The Daily Advocate spoke with WDTN-TV Channel 2 Meteorologist Tara Hastings regarding the warmer-than-usual weather the area has seen so far this winter. According to Hastings, the warm-weather trend in the Miami Valley has been “the talk around town.”
“The jet stream, or our weather pattern, has been allowing for warmer temperatures to move farther north,” she said. “In the northwest part of the U.S., some areas are getting hammered with rain and snow due to a trough or dip in the jet stream. While the jet dips out west it creates a ridge in the eastern part of the country allowing us to experience warmer temperatures.”
The question now is, how long will this warmer weather last? Hastings says it could last a lot longer than usual.
She says, “I’ve been reading some research about this winter outlook and it appears this warmer trend may last the rest of the season. One of the main indicators that’s been getting a lot of attention lately is ‘El Nino.’ This is when the sea surface temperatures in the Eastern Pacific are warmer than normal. Warmer-than-normal ocean temperatures plays a role in our jet stream or storm track.”

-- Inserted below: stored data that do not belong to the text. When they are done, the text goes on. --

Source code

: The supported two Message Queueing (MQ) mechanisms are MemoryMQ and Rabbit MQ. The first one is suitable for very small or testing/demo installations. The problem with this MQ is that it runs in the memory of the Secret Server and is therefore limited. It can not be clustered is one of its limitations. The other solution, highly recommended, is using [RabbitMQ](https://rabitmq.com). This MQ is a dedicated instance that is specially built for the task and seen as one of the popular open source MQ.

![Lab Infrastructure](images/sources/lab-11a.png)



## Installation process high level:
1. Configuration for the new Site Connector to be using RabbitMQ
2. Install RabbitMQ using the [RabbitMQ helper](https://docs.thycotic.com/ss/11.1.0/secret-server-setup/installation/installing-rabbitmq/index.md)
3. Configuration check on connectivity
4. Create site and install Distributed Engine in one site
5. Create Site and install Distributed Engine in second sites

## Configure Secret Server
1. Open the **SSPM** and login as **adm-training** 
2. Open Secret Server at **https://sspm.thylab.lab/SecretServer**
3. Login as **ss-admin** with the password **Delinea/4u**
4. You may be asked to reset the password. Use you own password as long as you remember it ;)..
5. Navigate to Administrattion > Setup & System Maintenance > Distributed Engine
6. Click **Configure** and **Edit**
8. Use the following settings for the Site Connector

“During an El Nino, the jet stream across the U.S. tends to keep this part of the country and Ohio a bit warmer and drier,” Hastings explains. “Although El Nino is just one piece of the puzzle, there are many others what we call ‘oscillations’ or ‘large-scale patterns’ which meteorologists/climatologists look at when trying to come up with seasonal forecasts. However, El Nino has been getting a lot more attention this year due to its strength. This particular El Nino is a little stronger than previous years.”
Are there advantages to warmer winter weather? Disadvantages? Hastings says “both.”
“I think there can be many advantages/disadvantages when it comes to a warm and dry winter,” says Hastings. “Advantages may include less accidents on the roadways, fewer injuries from people falling on ice, shoveling snow, etc.”
“Disadvantages could outweigh the advantages though — I just think of many people who rely on winter weather as their main source of income during these months. Ski hills, snow-removal companies, and so forth. Farmers may see an impact too. If we don’t get enough snow, that could create issues in the spring.”
Hastings says that El Nino is not a storm or anything for which people should feel the need to prepare.
“I’ve seen several news releases warning of the ‘big, bad, El Nino,‘“she says. “It’s just one piece to the puzzle we look at when trying to come up with a picture of the season.”
“So far, there have been two record high temperatures in December (at Dayton International Airport) and we may break another one [two days before Christmas].”
Hastings adds, “While many people are dreaming of a white Christmas, the Dayton area usually sees a ‘brown’ Christmas. Looking back at the records from 1893 until present, 90 percent of Christmas Days haven’t been ‘white.’ (A ‘white Christmas’ is defined as having an inch or more of snow on the ground).”